With the introduction of QoS profiling to some traffic flows across the network we now have packets transmitted in our "low priority" class. The biggest use of this currently is within the cloud network for their ceph traffic, but this will likely also be replicated for production analytics and other bulk-data flows (for instance T381389).
In this scenario we might want to consider how we alert on link usage, as we now have a situation where we might max link bandwidth, but we don't care as much as no "important" traffic is being dropped. Paging everyone if we see high usage for a short time (perhaps due to a large analytics job, or ceph cluster rebalance), might not make sense in that scenario.

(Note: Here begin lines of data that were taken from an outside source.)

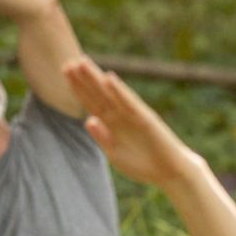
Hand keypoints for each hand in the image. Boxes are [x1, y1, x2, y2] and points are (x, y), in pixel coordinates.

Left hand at [61, 57, 198, 189]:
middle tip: (67, 63)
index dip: (78, 88)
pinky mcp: (146, 118)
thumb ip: (102, 138)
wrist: (170, 172)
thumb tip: (88, 120)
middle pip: (98, 94)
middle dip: (83, 79)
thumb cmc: (143, 164)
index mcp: (111, 124)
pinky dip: (119, 91)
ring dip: (97, 79)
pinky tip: (109, 79)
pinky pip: (130, 103)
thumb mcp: (116, 154)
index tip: (65, 72)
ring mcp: (133, 115)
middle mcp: (120, 115)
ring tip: (82, 63)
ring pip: (111, 94)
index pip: (91, 102)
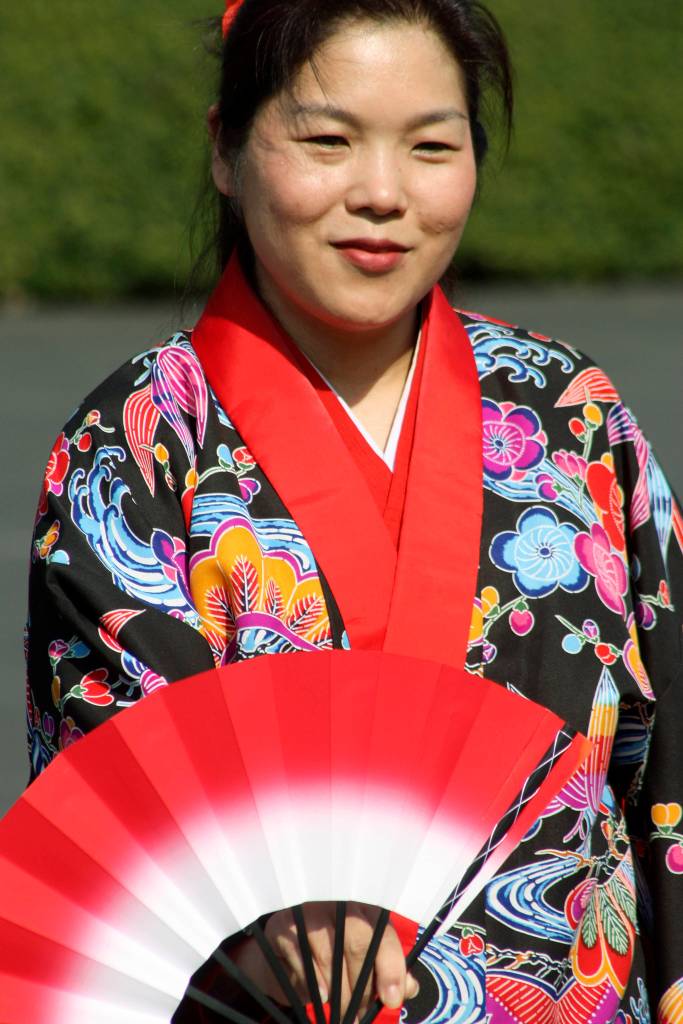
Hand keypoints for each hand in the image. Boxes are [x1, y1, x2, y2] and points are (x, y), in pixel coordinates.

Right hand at [233, 901, 418, 1019]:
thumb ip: (386, 972)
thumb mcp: (362, 964)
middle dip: (362, 987)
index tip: (392, 999)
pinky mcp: (283, 925)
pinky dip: (312, 978)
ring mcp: (310, 909)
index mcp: (365, 908)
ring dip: (338, 990)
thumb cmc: (331, 957)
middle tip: (360, 1016)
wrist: (285, 953)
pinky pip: (299, 953)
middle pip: (358, 942)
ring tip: (343, 1013)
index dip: (391, 968)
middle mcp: (339, 902)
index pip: (384, 934)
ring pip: (329, 952)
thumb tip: (409, 987)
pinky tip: (322, 995)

Overall this it's a tricky balance. What I think we can possibly do for now is:
- Leave the LibreNMS alert in place
- Introduce a new alertmanager rule, based on our drop counters, which pages if we have significant drops in our "normal" or "high" categories
- This is indicative of link saturation, but in some ways a more accurate measure of issues
- We need to decide whether to look at just tail drops or also include RED drops
- Introduce a new alertmanger rule, based on on the overall link usage, that pages if we are saturating a link for an extended period
- Hard to say what the right window for this is
- But basically even if there is mostly "low" profile traffic we don't want links that are permanently running hot
- Unsure if this should page or not
Once we get some confidence in how the new rules are working we can change how we process the LibreNMS rule and not have it page. Interested to hear other views here too.